━━ RECORDED DATA ━━

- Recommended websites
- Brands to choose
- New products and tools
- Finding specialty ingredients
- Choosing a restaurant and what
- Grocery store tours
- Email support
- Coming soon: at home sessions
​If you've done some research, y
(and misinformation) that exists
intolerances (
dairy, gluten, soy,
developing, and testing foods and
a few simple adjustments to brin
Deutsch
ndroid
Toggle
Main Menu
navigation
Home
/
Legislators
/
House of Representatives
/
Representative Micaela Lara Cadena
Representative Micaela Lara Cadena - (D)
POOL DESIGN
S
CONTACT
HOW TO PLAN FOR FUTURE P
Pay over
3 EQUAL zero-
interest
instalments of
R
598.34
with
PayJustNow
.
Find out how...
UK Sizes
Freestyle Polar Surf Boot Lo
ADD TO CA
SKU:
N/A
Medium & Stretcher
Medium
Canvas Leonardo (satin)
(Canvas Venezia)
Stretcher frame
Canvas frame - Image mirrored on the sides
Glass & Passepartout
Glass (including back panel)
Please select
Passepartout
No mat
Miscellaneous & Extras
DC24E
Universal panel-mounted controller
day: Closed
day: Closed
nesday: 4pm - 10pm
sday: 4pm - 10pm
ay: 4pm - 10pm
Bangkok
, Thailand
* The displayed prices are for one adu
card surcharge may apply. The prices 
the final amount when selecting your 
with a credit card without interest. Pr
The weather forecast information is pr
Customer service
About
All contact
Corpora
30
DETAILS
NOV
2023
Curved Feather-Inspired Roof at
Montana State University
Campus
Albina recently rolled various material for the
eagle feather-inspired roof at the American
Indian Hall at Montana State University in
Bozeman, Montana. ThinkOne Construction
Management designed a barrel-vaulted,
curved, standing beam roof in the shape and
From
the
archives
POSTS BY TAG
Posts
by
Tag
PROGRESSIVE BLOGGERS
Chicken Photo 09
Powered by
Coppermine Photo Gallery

━━━

** DIRECTIONS **
Reproduce the stretch from the start of the records through the line containing "a few simple adjustments to brin", both ends included, and leave the rest out.

** THE COMPLETED TASK **
- Recommended websites
- Brands to choose
- New products and tools
- Finding specialty ingredients
- Choosing a restaurant and what
- Grocery store tours
- Email support
- Coming soon: at home sessions
​If you've done some research, y
(and misinformation) that exists
intolerances (
dairy, gluten, soy,
developing, and testing foods and
a few simple adjustments to brin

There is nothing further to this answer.